* 取り組む課題
[A] 本文によると、エリート インジーニアスは全自動工程で最大何人分の検体を同時に処理できるか。
[B] 本文のうち、「PCR検査の最前線でこのよう」から「減できるメリットもあります」」までを、両端の語句も含めて一字一句違えずに書き写せ。

橘髙拡悦技師長とともに院内PCR検査体制の構築に携わった鈴木真澄技師長代理(前列)。整備後にPCR検査専任の臨床検査技師(後列右:森村智さん、後列右から2人目:前原信武さん)を配置することができたので、臨床検査科全体の負担も軽減された。

橘髙拡悦技師長とともに院内PCR検査体制の構築に携わった鈴木真澄技師長代理(前列)。
整備後にPCR検査専任の臨床検査技師(後列右:森村智さん、後列右から2人目:前原信武さん)を
配置することができたので、臨床検査科全体の負担も軽減された。

「遺伝子検査は比較的新しい技術のため、20~40代の若手・中堅を中心に精通した者を担当させました。当科のスタッフは再任用、非常勤を含め、総勢50名ですが、常勤スタッフのみ数十名をPCR検査要員として確保せざるを得なかったので、科全体に大きな負担がかかりました。さらにLAMP法がスタートしてまもなく土日稼働の要請が入ったこともあり、臨床検査技師への負担は増大していったのです」

PCR検査の最前線でこのような綱渡りの日々が続く中、松戸市は20年8月に同センターに最新鋭の検査機器を導入し、10月から全身麻酔の手術を予定している患者さんを対象にPCR検査を稼働し始めました。

【導入のメリット】全自動で操作が簡単なことは検査の質を保つうえで重要

このとき採用された2台のPCR検査機器のうち1台が当社のエリート インジーニアスでした。この検査機器の特徴は全自動工程で最大12人分の検体を同時に処理できること。核酸抽出、精製、増幅、検出、解析までの工程を約2時間半で行い、検査の迅速化にも役立っています。

「全自動工程なのでLAMP法に比べて操作が簡単で、どの技師が担当しても確実に行えるのは検査の質を保つうえで重要です。また、検体の取り違えやコンタミネーションなどのミスも起こりにくく、技師の感染リスクを大幅に軽減できるメリットもあります」

ほかのPCR検査機器に比べて操作が簡単で、どの技師が担当しても確実に実施できることが検査の安定につながっている。

ほかのPCR検査機器に比べて操作が簡単で、どの技師が担当しても確実に実施できることが検査の安定につながっている。

* 提供された資料
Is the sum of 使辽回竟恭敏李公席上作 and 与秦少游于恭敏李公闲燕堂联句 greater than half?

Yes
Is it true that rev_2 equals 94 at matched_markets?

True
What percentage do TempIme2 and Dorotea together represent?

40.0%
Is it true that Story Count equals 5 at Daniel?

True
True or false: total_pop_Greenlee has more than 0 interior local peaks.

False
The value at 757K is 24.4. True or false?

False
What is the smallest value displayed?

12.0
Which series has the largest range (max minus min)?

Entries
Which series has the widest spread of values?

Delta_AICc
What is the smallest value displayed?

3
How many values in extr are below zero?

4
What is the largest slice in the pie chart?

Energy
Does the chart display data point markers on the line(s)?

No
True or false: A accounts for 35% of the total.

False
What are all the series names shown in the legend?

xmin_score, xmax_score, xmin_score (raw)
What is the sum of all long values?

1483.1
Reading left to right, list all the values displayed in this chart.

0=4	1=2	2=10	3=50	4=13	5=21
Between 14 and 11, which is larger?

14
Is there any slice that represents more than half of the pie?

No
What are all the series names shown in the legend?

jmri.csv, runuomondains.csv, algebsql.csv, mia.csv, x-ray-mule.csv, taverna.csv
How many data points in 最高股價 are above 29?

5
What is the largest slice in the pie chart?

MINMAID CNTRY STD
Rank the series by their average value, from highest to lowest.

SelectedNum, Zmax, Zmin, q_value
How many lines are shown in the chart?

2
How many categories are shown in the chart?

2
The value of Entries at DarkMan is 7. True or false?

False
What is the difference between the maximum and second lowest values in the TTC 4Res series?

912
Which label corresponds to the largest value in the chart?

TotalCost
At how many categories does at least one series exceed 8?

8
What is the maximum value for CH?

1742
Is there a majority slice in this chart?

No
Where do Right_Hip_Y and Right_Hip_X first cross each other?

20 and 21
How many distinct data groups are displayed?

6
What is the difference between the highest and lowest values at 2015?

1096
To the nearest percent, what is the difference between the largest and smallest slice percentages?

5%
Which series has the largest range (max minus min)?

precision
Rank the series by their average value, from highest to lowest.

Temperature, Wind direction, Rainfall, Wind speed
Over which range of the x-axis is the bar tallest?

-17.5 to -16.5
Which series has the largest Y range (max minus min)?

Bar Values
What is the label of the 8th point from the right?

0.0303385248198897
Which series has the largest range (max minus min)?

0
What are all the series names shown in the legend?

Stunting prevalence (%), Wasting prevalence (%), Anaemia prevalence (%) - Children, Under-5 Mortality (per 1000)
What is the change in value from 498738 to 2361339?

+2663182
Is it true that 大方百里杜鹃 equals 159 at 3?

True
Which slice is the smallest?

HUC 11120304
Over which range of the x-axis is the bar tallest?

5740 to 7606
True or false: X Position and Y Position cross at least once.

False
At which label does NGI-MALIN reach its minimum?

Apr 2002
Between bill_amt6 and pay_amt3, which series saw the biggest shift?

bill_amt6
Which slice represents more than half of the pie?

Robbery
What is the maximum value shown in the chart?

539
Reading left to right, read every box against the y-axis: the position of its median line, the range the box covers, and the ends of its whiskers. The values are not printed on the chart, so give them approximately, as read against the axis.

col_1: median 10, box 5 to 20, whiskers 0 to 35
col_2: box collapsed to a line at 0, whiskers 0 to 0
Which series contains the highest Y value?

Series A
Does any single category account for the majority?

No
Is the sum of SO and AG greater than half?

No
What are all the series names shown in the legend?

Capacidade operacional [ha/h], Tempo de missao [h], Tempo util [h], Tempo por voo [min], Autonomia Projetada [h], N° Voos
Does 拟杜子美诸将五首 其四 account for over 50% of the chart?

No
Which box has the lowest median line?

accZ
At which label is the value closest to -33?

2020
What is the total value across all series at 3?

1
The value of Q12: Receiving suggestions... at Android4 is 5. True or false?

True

* 各項目の解答
[A] 最大12人分

[B]
PCR検査の最前線でこのような綱渡りの日々が続く中、松戸市は20年8月に同センターに最新鋭の検査機器を導入し、10月から全身麻酔の手術を予定している患者さんを対象にPCR検査を稼働し始めました。

【導入のメリット】全自動で操作が簡単なことは検査の質を保つうえで重要

このとき採用された2台のPCR検査機器のうち1台が当社のエリート インジーニアスでした。この検査機器の特徴は全自動工程で最大12人分の検体を同時に処理できること。核酸抽出、精製、増幅、検出、解析までの工程を約2時間半で行い、検査の迅速化にも役立っています。

「全自動工程なのでLAMP法に比べて操作が簡単で、どの技師が担当しても確実に行えるのは検査の質を保つうえで重要です。また、検体の取り違えやコンタミネーションなどのミスも起こりにくく、技師の感染リスクを大幅に軽減できるメリットもあります」